Premier Wen Jiabao has begun to exhort the virtue of having confidence in the economy in tough times, after pledging since autumn 2011 to stabilise it with proactive, pro-growth policies.

He did so again on Saturday on a visit to the export hub of Guangdong, where he pledged to step up support for the economy and improve business confidence.

While Wen's words so far have heralded two interest rate cuts, freed about 1.2 trillion yuan for new lending from bank reserves, given tax breaks to small firms and accelerated some infrastructure spending, they have yet to bring stability.

China's economy has been sliding for six straight quarters and analysts fear it will do so for a seventh, pushing back their expectations of a growth rebound into the fourth quarter from the third quarter - far behind earlier predictions of a bottoming out in the first quarter of this year.

Many economists though see politics as the ultimate insurance policy, with preventative action to underpin growth in the second half of the year guaranteed the worse the data gets.

"This is no longer pre-emptive. They are already behind the curve," said Qu Hongbin, chief China economist at HSBC, sponsor of the factory activity survey that triggered the latest wave of worry about the world's No.2 economy.

"But we're not talking about the Fed here, so it's very difficult to pinpoint what exactly they are doing, or when exactly they will do it," he added.

Narrow window

Qu says infrastructure spending is the surest way to get the economy quickly back on track.

Rising infrastructure investment and an average annual 20.7 percent increase in fixed-asset spending each month so far in 2012 as other data points to growth slipping suggests it might already be happening.

"Most important is loan supply and whether more will be given to local governments for their investment projects," Zhang Zhiwei, chief China economist at Nomura in Hong Kong, said.

"If the data continues to surprise on the downside, local governments will get more bargaining power and their requests to the central government will become stronger," Zhang said.

A jump in new lending would signal to investors that capital is being channelled into infrastructure spending. The total value of new lending so far this year implies it will hit 8 trillion yuan - expansionary versus 2011's 7.5 trillion yuan.

Money supply analysis by MES Advisers' Paul Markowski, a long-time consultant to China's monetary authorities, indicates an imminent turn in GDP and negates arguments for doing more - especially as the data also signals rising inflation.

That's a red flag for policymakers anxious to stop price hikes gnawing at workers' spending power and only a surge in unemployment would override it.

HSBC's Qu says jobs are already at risk.

"You don't have to wait until millions of people are thrown out of the factory doors before you act," Qu said. "The bottom line is that this should be a wake-up call for them to do more."

China's 2008-09 stimulus came as at least 20 million Chinese jobs were axed in a matter of months as world trade ground to a halt in the depths of the global financial crisis.

But while the IMF's 3.5 percent 2012 forecast for global growth is hardly perky, the world is in better shape than late 2008 when Wall Street banks toppled over and trade finance froze.

That makes Tim Condon, head of Asian economic research at ING in Singapore, question calls for tactical action ahead of the transition. He says something more strategic may be at play.
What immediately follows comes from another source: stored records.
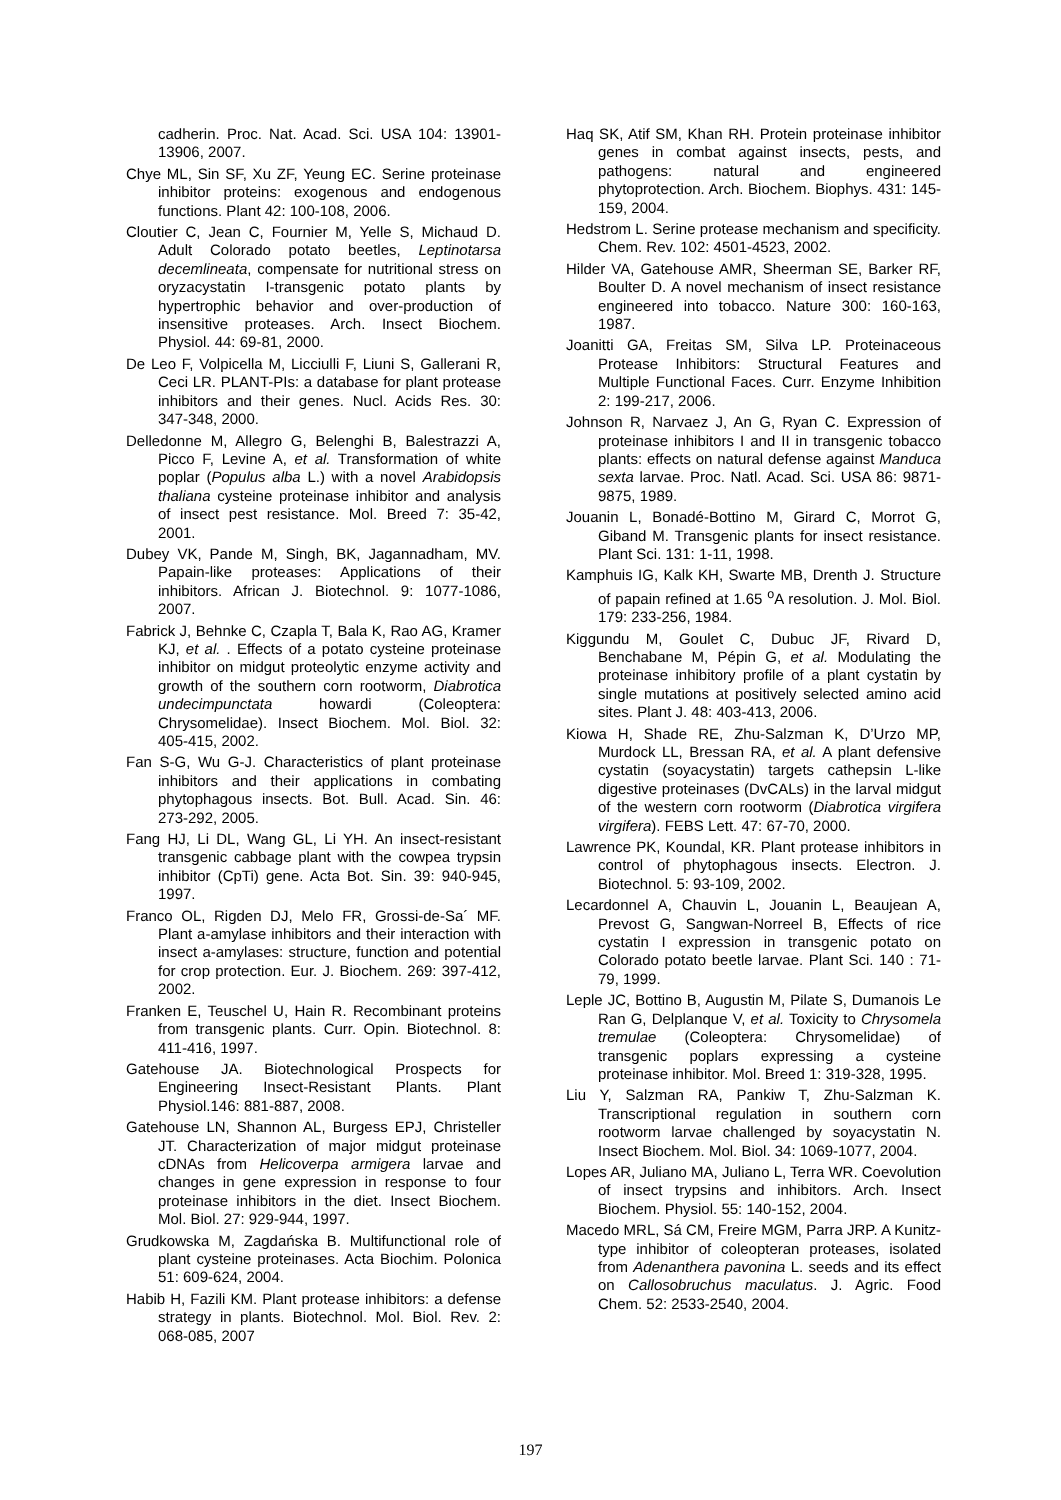cadherin. Proc. Nat. Acad. Sci. USA 104: 13901-13906, 2007.
Chye ML, Sin SF, Xu ZF, Yeung EC. Serine proteinase inhibitor proteins: exogenous and endogenous functions. Plant 42: 100-108, 2006.
Cloutier C, Jean C, Fournier M, Yelle S, Michaud D. Adult Colorado potato beetles, Leptinotarsa decemlineata, compensate for nutritional stress on oryzacystatin I-transgenic potato plants by hypertrophic behavior and over-production of insensitive proteases. Arch. Insect Biochem. Physiol. 44: 69-81, 2000.
De Leo F, Volpicella M, Licciulli F, Liuni S, Gallerani R, Ceci LR. PLANT-PIs: a database for plant protease inhibitors and their genes. Nucl. Acids Res. 30: 347-348, 2000.
Delledonne M, Allegro G, Belenghi B, Balestrazzi A, Picco F, Levine A, et al. Transformation of white poplar (Populus alba L.) with a novel Arabidopsis thaliana cysteine proteinase inhibitor and analysis of insect pest resistance. Mol. Breed 7: 35-42, 2001.
Dubey VK, Pande M, Singh, BK, Jagannadham, MV. Papain-like proteases: Applications of their inhibitors. African J. Biotechnol. 9: 1077-1086, 2007.
Fabrick J, Behnke C, Czapla T, Bala K, Rao AG, Kramer KJ, et al. . Effects of a potato cysteine proteinase inhibitor on midgut proteolytic enzyme activity and growth of the southern corn rootworm, Diabrotica undecimpunctata howardi (Coleoptera: Chrysomelidae). Insect Biochem. Mol. Biol. 32: 405-415, 2002.
Fan S-G, Wu G-J. Characteristics of plant proteinase inhibitors and their applications in combating phytophagous insects. Bot. Bull. Acad. Sin. 46: 273-292, 2005.
Fang HJ, Li DL, Wang GL, Li YH. An insect-resistant transgenic cabbage plant with the cowpea trypsin inhibitor (CpTi) gene. Acta Bot. Sin. 39: 940-945, 1997.
Franco OL, Rigden DJ, Melo FR, Grossi-de-Sa´ MF. Plant a-amylase inhibitors and their interaction with insect a-amylases: structure, function and potential for crop protection. Eur. J. Biochem. 269: 397-412, 2002.
Franken E, Teuschel U, Hain R. Recombinant proteins from transgenic plants. Curr. Opin. Biotechnol. 8: 411-416, 1997.
Gatehouse JA. Biotechnological Prospects for Engineering Insect-Resistant Plants. Plant Physiol.146: 881-887, 2008.
Gatehouse LN, Shannon AL, Burgess EPJ, Christeller JT. Characterization of major midgut proteinase cDNAs from Helicoverpa armigera larvae and changes in gene expression in response to four proteinase inhibitors in the diet. Insect Biochem. Mol. Biol. 27: 929-944, 1997.
Grudkowska M, Zagdańska B. Multifunctional role of plant cysteine proteinases. Acta Biochim. Polonica 51: 609-624, 2004.
Habib H, Fazili KM. Plant protease inhibitors: a defense strategy in plants. Biotechnol. Mol. Biol. Rev. 2: 068-085, 2007
Haq SK, Atif SM, Khan RH. Protein proteinase inhibitor genes in combat against insects, pests, and pathogens: natural and engineered phytoprotection. Arch. Biochem. Biophys. 431: 145-159, 2004.
Hedstrom L. Serine protease mechanism and specificity. Chem. Rev. 102: 4501-4523, 2002.
Hilder VA, Gatehouse AMR, Sheerman SE, Barker RF, Boulter D. A novel mechanism of insect resistance engineered into tobacco. Nature 300: 160-163, 1987.
Joanitti GA, Freitas SM, Silva LP. Proteinaceous Protease Inhibitors: Structural Features and Multiple Functional Faces. Curr. Enzyme Inhibition 2: 199-217, 2006.
Johnson R, Narvaez J, An G, Ryan C. Expression of proteinase inhibitors I and II in transgenic tobacco plants: effects on natural defense against Manduca sexta larvae. Proc. Natl. Acad. Sci. USA 86: 9871-9875, 1989.
Jouanin L, Bonadé-Bottino M, Girard C, Morrot G, Giband M. Transgenic plants for insect resistance. Plant Sci. 131: 1-11, 1998.
Kamphuis IG, Kalk KH, Swarte MB, Drenth J. Structure of papain refined at 1.65 <sup>o</sup>A resolution. J. Mol. Biol. 179: 233-256, 1984.
Kiggundu M, Goulet C, Dubuc JF, Rivard D, Benchabane M, Pépin G, et al. Modulating the proteinase inhibitory profile of a plant cystatin by single mutations at positively selected amino acid sites. Plant J. 48: 403-413, 2006.
Kiowa H, Shade RE, Zhu-Salzman K, D’Urzo MP, Murdock LL, Bressan RA, et al. A plant defensive cystatin (soyacystatin) targets cathepsin L-like digestive proteinases (DvCALs) in the larval midgut of the western corn rootworm (Diabrotica virgifera virgifera). FEBS Lett. 47: 67-70, 2000.
Lawrence PK, Koundal, KR. Plant protease inhibitors in control of phytophagous insects. Electron. J. Biotechnol. 5: 93-109, 2002.
Lecardonnel A, Chauvin L, Jouanin L, Beaujean A, Prevost G, Sangwan-Norreel B, Effects of rice cystatin I expression in transgenic potato on Colorado potato beetle larvae. Plant Sci. 140 : 71-79, 1999.
Leple JC, Bottino B, Augustin M, Pilate S, Dumanois Le Ran G, Delplanque V, et al. Toxicity to Chrysomela tremulae (Coleoptera: Chrysomelidae) of transgenic poplars expressing a cysteine proteinase inhibitor. Mol. Breed 1: 319-328, 1995.
Liu Y, Salzman RA, Pankiw T, Zhu-Salzman K. Transcriptional regulation in southern corn rootworm larvae challenged by soyacystatin N. Insect Biochem. Mol. Biol. 34: 1069-1077, 2004.
Lopes AR, Juliano MA, Juliano L, Terra WR. Coevolution of insect trypsins and inhibitors. Arch. Insect Biochem. Physiol. 55: 140-152, 2004.
Macedo MRL, Sá CM, Freire MGM, Parra JRP. A Kunitz-type inhibitor of coleopteran proteases, isolated from Adenanthera pavonina L. seeds and its effect on Callosobruchus maculatus. J. Agric. Food Chem. 52: 2533-2540, 2004.
197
"A bad year is not the end of the world for the Party. The new leaders come in, turn things around in 2013 and look like heroes," Condon said, adding that aggressive stimulus would thwart policies to fight speculation and rebalance the economy.

"What they seem to be saying is that they are not going to take the easy way and double down on the command and control policies, but stay on the course of market-oriented reform," Condon said. "That's a really positive story - if it's true."